YOUR TASK »
Working through the lines below, return each one that holds "SourceGraphic".

Recorded data »
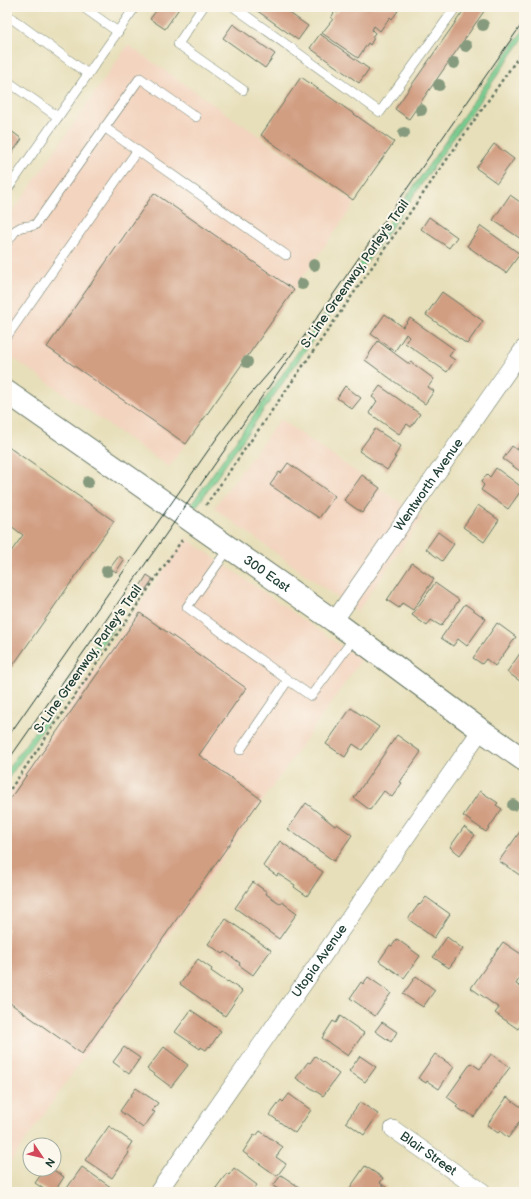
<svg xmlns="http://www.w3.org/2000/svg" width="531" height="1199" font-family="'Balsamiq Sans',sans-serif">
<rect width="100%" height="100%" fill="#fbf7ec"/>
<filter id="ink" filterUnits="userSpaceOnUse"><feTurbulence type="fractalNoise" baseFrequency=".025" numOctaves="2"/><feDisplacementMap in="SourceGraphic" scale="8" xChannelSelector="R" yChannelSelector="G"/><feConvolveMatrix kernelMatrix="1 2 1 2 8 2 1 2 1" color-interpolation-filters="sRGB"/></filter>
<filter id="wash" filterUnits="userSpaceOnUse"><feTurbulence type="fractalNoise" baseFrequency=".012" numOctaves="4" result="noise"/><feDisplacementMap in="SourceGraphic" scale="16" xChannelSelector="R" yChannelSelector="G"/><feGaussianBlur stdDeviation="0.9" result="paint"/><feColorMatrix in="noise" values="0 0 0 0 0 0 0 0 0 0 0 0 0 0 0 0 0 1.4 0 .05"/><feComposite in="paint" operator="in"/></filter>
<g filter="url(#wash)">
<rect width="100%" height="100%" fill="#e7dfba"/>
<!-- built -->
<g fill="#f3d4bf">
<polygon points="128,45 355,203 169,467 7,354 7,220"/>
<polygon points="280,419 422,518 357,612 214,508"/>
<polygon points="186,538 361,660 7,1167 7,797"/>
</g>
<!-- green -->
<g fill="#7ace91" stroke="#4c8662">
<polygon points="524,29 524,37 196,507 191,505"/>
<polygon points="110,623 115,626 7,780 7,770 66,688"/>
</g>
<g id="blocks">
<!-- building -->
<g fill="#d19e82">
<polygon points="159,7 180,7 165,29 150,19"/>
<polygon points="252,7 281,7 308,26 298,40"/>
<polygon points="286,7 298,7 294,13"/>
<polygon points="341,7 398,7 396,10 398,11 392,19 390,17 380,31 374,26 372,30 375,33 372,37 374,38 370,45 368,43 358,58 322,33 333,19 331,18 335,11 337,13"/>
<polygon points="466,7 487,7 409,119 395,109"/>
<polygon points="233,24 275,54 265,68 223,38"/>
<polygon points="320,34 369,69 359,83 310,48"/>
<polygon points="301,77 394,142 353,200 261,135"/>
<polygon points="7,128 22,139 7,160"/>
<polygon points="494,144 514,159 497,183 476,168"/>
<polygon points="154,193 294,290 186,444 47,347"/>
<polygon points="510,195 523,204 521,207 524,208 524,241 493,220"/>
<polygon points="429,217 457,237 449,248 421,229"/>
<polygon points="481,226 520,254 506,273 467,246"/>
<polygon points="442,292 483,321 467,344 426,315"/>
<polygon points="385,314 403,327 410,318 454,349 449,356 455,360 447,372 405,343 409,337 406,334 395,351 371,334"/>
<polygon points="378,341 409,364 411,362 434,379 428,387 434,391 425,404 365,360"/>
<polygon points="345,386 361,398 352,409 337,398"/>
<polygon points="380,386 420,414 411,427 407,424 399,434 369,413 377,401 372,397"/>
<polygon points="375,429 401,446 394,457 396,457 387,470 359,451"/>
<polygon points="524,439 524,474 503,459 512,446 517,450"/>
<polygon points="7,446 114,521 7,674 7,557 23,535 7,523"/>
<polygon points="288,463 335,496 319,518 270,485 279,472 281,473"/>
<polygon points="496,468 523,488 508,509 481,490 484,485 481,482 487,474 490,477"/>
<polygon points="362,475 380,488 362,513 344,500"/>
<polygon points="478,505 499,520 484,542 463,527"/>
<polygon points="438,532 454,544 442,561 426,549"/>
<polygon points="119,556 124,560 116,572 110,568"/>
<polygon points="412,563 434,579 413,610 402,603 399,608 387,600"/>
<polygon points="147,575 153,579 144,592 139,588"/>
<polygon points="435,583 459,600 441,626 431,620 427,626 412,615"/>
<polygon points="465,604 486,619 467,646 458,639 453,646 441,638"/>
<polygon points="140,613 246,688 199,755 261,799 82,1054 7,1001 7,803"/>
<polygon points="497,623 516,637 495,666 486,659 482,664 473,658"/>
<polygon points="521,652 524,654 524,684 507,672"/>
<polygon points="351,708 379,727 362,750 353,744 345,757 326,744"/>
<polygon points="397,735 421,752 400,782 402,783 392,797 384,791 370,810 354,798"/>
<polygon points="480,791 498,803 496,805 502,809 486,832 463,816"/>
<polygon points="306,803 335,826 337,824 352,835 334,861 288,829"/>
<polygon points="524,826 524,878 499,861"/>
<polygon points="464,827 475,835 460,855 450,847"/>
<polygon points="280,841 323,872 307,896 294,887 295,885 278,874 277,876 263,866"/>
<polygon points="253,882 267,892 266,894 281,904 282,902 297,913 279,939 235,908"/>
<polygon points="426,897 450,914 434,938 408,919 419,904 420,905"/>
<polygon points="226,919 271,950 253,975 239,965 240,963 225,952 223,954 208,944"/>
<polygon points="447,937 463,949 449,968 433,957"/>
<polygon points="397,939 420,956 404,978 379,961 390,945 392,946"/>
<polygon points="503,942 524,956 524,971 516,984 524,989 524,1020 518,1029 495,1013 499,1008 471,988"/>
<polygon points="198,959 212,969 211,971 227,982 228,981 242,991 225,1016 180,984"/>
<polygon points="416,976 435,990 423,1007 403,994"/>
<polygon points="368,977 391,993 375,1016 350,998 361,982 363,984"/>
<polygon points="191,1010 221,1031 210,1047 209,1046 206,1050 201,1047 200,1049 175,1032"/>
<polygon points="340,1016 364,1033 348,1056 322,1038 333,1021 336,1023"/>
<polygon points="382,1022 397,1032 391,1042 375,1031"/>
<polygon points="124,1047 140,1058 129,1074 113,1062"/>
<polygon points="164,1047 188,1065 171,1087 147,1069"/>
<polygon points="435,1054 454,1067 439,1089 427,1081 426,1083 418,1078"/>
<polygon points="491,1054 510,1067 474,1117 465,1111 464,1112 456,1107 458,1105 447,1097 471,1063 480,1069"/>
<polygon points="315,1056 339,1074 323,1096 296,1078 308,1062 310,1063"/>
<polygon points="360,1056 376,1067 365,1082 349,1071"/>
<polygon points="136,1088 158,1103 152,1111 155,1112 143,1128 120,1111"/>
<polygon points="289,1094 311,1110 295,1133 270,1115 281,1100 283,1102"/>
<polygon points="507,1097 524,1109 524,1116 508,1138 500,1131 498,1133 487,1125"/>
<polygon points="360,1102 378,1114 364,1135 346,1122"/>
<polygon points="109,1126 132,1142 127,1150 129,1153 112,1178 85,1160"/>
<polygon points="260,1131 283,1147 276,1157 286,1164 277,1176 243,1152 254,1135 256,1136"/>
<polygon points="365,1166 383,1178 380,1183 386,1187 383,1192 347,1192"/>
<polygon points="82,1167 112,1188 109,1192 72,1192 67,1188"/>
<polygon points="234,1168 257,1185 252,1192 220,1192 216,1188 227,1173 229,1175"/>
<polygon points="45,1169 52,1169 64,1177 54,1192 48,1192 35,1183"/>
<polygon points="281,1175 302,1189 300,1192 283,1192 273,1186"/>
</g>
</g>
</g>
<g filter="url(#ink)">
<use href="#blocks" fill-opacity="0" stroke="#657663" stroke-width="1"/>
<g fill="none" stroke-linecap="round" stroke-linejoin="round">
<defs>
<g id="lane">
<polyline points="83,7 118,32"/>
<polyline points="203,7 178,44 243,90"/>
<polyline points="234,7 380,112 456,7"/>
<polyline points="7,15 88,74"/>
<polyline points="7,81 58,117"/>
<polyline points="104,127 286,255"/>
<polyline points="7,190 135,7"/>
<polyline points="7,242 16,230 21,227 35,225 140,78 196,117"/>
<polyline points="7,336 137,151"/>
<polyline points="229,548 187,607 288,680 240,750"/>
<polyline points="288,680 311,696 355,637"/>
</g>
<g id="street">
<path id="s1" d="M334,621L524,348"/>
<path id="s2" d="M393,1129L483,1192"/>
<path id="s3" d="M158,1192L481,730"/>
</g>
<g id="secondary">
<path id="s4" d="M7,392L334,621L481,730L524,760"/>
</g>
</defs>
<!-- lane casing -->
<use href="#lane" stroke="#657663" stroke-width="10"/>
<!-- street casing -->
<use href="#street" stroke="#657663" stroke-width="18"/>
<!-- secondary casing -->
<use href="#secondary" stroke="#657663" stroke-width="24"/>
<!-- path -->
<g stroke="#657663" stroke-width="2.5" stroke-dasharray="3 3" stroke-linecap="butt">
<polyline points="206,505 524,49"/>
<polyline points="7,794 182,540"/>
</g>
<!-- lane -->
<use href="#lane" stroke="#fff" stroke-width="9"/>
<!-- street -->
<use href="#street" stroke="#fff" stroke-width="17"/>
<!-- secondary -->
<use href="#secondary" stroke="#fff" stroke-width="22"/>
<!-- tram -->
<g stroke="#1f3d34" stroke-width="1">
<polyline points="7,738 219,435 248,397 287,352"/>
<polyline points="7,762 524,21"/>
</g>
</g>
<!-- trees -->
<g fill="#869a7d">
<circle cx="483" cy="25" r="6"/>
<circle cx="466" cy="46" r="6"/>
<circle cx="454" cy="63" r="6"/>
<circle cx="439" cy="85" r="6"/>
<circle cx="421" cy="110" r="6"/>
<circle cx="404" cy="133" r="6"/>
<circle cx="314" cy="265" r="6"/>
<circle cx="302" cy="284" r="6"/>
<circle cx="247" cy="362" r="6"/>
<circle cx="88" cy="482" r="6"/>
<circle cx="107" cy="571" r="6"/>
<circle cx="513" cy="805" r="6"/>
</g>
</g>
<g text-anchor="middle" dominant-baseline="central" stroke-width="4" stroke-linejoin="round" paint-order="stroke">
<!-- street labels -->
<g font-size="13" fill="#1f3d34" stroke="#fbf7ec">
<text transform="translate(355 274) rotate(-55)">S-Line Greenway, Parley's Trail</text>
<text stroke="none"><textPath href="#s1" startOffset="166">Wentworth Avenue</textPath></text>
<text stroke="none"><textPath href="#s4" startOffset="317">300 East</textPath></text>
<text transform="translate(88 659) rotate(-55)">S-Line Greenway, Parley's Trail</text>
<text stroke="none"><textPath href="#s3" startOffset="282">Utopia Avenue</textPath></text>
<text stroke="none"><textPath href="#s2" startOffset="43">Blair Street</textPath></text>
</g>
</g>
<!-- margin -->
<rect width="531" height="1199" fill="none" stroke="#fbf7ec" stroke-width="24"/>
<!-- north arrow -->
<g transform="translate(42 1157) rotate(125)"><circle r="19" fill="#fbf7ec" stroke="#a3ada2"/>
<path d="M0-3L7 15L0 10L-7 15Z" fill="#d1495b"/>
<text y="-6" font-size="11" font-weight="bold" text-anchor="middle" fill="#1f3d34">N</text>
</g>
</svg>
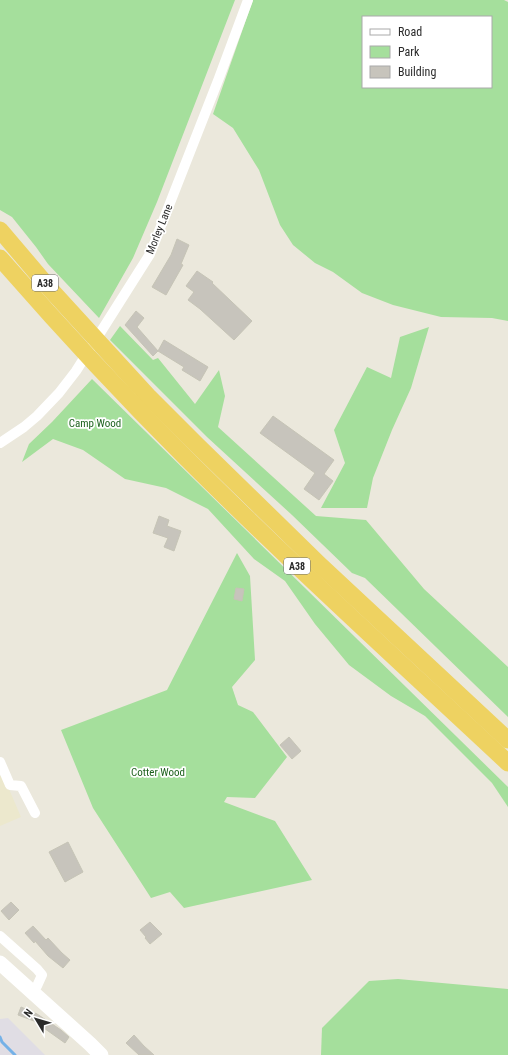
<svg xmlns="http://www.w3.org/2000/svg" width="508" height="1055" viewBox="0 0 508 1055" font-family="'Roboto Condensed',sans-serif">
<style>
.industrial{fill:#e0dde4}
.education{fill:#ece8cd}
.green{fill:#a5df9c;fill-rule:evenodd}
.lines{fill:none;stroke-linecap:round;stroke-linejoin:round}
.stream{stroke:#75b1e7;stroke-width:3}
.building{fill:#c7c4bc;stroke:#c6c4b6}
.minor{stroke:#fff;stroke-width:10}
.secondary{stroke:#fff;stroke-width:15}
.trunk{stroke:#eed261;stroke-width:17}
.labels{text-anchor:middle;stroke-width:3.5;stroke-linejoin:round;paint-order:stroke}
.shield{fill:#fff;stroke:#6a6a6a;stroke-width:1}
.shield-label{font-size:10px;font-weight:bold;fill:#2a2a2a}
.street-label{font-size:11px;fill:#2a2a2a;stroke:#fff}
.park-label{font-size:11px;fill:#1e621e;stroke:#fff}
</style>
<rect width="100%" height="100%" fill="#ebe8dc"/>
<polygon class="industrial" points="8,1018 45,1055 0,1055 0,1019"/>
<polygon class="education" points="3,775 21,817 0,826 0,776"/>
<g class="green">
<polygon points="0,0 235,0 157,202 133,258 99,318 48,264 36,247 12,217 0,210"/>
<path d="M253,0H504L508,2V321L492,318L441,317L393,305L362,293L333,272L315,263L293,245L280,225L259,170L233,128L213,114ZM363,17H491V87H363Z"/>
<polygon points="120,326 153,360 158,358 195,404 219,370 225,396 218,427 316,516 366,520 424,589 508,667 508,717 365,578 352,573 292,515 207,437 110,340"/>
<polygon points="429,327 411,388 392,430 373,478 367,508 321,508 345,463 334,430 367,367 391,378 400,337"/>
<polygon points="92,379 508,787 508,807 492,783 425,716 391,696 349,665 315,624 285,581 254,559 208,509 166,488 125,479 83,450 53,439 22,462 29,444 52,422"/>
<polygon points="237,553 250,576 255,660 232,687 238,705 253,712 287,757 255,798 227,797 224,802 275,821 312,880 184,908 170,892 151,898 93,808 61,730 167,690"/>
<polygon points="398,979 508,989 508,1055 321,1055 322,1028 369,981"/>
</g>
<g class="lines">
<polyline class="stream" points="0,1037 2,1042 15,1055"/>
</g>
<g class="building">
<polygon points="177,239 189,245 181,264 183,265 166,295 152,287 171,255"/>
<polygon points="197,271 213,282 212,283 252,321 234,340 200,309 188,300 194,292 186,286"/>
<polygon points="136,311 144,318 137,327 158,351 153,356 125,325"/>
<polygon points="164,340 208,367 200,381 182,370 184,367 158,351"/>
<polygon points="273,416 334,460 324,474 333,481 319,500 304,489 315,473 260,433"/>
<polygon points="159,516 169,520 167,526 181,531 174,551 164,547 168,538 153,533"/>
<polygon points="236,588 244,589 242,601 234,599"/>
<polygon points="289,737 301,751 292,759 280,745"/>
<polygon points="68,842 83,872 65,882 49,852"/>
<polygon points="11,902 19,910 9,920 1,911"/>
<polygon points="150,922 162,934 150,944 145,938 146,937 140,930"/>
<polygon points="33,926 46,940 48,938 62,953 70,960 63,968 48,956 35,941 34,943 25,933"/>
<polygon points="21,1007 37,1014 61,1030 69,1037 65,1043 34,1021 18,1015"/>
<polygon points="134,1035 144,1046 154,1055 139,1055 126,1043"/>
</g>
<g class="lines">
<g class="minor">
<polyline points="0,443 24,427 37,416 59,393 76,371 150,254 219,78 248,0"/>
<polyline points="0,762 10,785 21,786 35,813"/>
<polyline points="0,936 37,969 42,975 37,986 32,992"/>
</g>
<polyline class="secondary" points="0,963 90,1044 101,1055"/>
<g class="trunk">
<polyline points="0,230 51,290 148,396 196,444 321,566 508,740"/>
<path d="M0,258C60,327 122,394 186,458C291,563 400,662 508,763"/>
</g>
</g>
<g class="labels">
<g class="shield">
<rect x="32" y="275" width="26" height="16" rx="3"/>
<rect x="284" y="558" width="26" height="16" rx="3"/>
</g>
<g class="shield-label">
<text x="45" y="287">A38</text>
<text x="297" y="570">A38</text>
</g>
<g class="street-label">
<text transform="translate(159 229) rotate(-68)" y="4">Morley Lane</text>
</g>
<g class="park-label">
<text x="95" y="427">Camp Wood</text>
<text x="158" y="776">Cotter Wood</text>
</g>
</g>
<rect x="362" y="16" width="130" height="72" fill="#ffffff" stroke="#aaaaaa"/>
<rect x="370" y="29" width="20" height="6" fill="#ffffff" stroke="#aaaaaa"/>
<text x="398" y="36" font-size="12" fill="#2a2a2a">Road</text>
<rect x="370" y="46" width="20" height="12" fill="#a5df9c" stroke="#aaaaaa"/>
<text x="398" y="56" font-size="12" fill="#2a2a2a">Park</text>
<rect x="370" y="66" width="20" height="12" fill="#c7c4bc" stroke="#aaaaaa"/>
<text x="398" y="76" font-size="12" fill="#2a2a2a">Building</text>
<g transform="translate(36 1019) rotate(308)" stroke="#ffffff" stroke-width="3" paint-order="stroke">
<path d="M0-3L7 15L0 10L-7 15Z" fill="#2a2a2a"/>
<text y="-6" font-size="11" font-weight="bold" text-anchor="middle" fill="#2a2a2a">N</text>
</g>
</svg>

SOLUTION »
<filter id="ink" filterUnits="userSpaceOnUse"><feTurbulence type="fractalNoise" baseFrequency=".025" numOctaves="2"/><feDisplacementMap in="SourceGraphic" scale="8" xChannelSelector="R" yChannelSelector="G"/><feConvolveMatrix kernelMatrix="1 2 1 2 8 2 1 2 1" color-interpolation-filters="sRGB"/></filter>
<filter id="wash" filterUnits="userSpaceOnUse"><feTurbulence type="fractalNoise" baseFrequency=".012" numOctaves="4" result="noise"/><feDisplacementMap in="SourceGraphic" scale="16" xChannelSelector="R" yChannelSelector="G"/><feGaussianBlur stdDeviation="0.9" result="paint"/><feColorMatrix in="noise" values="0 0 0 0 0 0 0 0 0 0 0 0 0 0 0 0 0 1.4 0 .05"/><feComposite in="paint" operator="in"/></filter>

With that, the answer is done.